*Document segment*:

+===+

Because that's where we're interacting with the software. The computer's a dumb thing. Computer is a five-year-old child who is completely logical. It has no context. It has no ability to understand the world. It can only touch what we've allowed it to touch, and it will do exactly what we tell it to do. We are the chaos. We are the ones who are bringing weirdness and interpretation into its interactions. And so it's really important that we understand the messiness of humanity, that we understand who we are and where we are in this process of interacting with the software. I mentioned that I used to be a full-time professional poker player. I took a year off from tech because I was like, F Amazon, man, I hated that. So

I took a year off, never going to work in tech again, became a professional poker player, studied, loved it like mad. And one of the books that I read during that time was by this luminary in the poker world named Mike Caro. And he wrote this book. He loves naming things after himself. So you know he's got to be a smart luminary, right? Mike Caro's Book of Poker Tells. And it's full of these cartoonish drawings of him like, doing this and doing that, like winning hands. It's kind of ridiculous, but it's got some interesting information about the poker world. But one of the things he posed that stuck with me, he named it after himself, Mike Caro's threshold of misery. And basically it's this idea that there comes a

point in pain, whatever that pain is, there comes this point where you simply can't feel any more pain. And you can no longer feel joy either. Now in the context of poker, Caro talks about it in terms of somebody is fully prepared to lose $500, but on this particular evening now they've lost $200. So screw it. Winning $50 isn't gonna get them out of that hole. It's not gonna get the money back in their pocket. But losing another 500 is meaningless at that point because the numbers have lost any meaning. They've lost any context. This manifests in my life in other ways See, I had to be on a call once at 8 a.m. with a bank in London, and I overslept. So it was 9.30. I

woke up, it's 9.30, like, ah, guess I'm going to the beach. Or, you know, I've had three drinks on this boat. What's a fourth? One of my friends and dad has expressed this the other day when he said, hey, I've got this problem with JavaScript. So I want to add this library. It's going to save me a couple hours. It's only 200K. The front page of our website is four megabytes already, so it'll be fine.

+===+

*Tasks to perform*:
1 – Copy the part of the threshold-of-misery talk between "woke up, it's" and "it'll be fine.", inclusive.
2 – Write the next part of the threshold-of-misery talk, picking up after its final sentence.
The lines that come after this point are separate material, unrelated to the threshold-of-misery talk.

*Supplied material*:

+===+

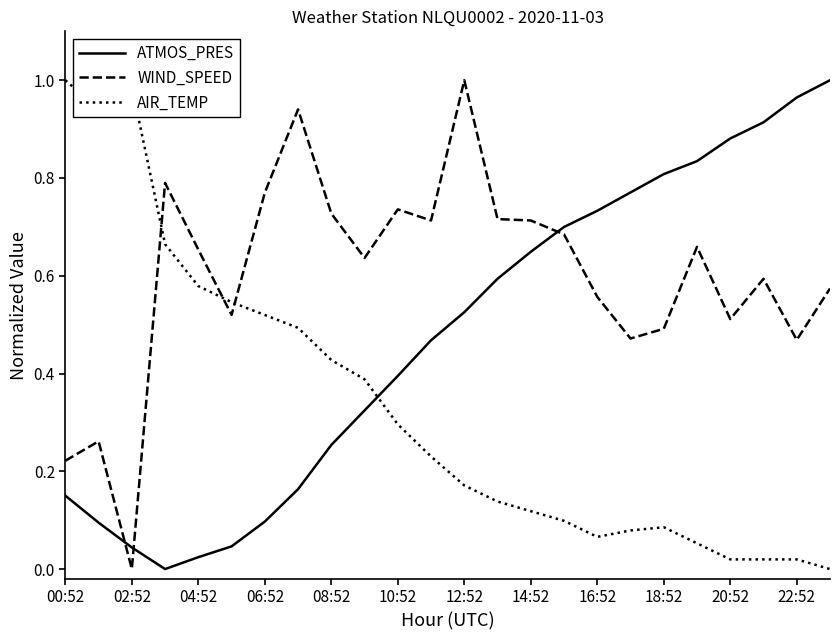

How many lines are shown in the chart?

3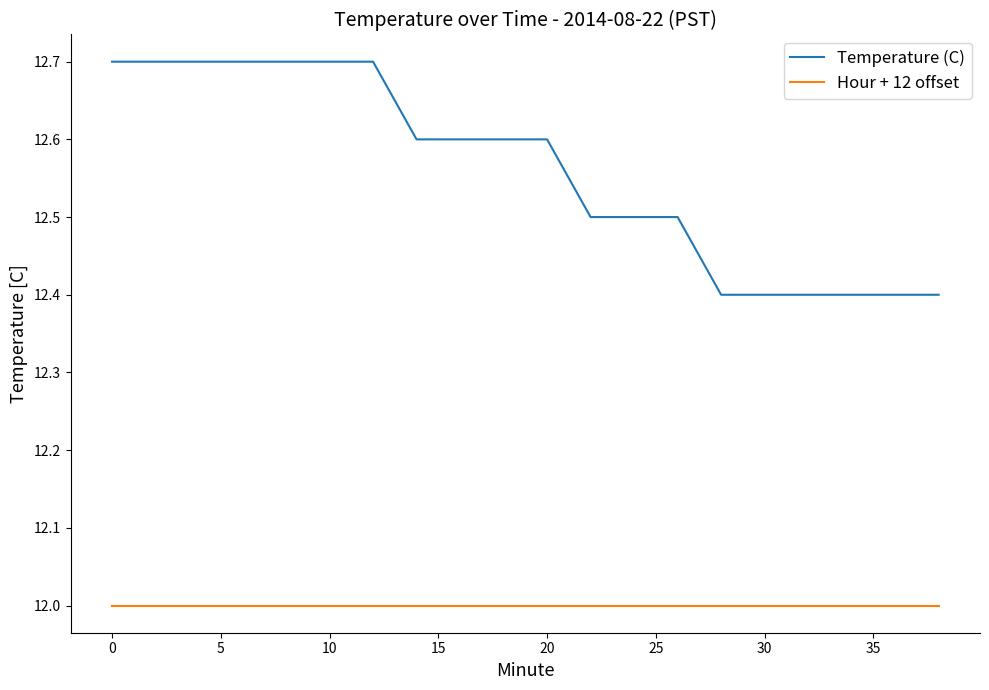

What is the difference between the maximum and minimum values in the Temperature (C) series?

0.3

+===+

*Answers to the exercises*:
1 –
woke up, it's 9.30, like, ah, guess I'm going to the beach. Or, you know, I've had three drinks on this boat. What's a fourth? One of my friends and dad has expressed this the other day when he said, hey, I've got this problem with JavaScript. So I want to add this library. It's going to save me a couple hours. It's only 200K. The front page of our website is four megabytes already, so it'll be fine.

2 –
It's kind of an unprofessional thing. It's an unprofessional choice to have made. But it was a sign to me. It's a signal. It's a canary in the coal mine to say somebody is at this point of threshold where they're making unprofessional decisions. They're getting lax. Things are going to start to slide around here. An engineer who is at or past the threshold of misery, they're very important to identify because they're looking for any kind of evidence that what they're doing matters. They're the ones that are going to continue to be engaged, to find good solutions, to create and make good choices along the way. Somebody who has clearly passed the threshold of misery wrote this code. I worked for a hosting company like five or six years ago.

It was my second or third Ruby job. We did domain name registration. Every five minutes, we had this cron job that kicked off. For every client, we look up all their domain names. For each one of those domain names, we would queue up an asynchronous worker task that would first build the client on our internal accounting system. Then it would use our company's credit card to go ahead and renew the domain name with a registrar. And then if there was any kind of error, we would retry. And if that didn't work, we would just re-queue the job with the same information and try again. How could this go bad? How many ways could this go bad?

Well, it never caused a bug. It never caused an exception. It never raised any alarms. What happened, how we found the bug in this was that our major client, who was normally a $100,000 a month client, they got a new CFO who immediately went out and did an audit of all of their external vendors. And he said, hey, I noticed about six months ago, instead of charging us $100,000 a month, you charge us $130,000 a month. What's going on? So a little scrambling forensic accounting on my part later, our credit card had expired. So every five minutes, we would bill the client $15. We would attempt to use our credit card. The credit card would fail. We would re-queue the job. Five minutes

later, we would bill that customer $15. We would attempt to, you know, On and on and on and on.

I want to be her someday. That's super distracting.

But why did that happen? How does that actually happen? So of course I went to git blame. Git blame. What do you think I found?

No, not my own name. I know that's what you're thinking. That's usually what I find when I look up a bug. Like, who the did this goddamn code? That's my inside voice. My outside voice is much more generous and compassionate. So I look up the git blame. And the commit on that line from 18 months prior was update the credit card number again.

Yes, because the credit card number was actually hard-coded on our, like,

Semi-private repo on GitHub? Oh, God.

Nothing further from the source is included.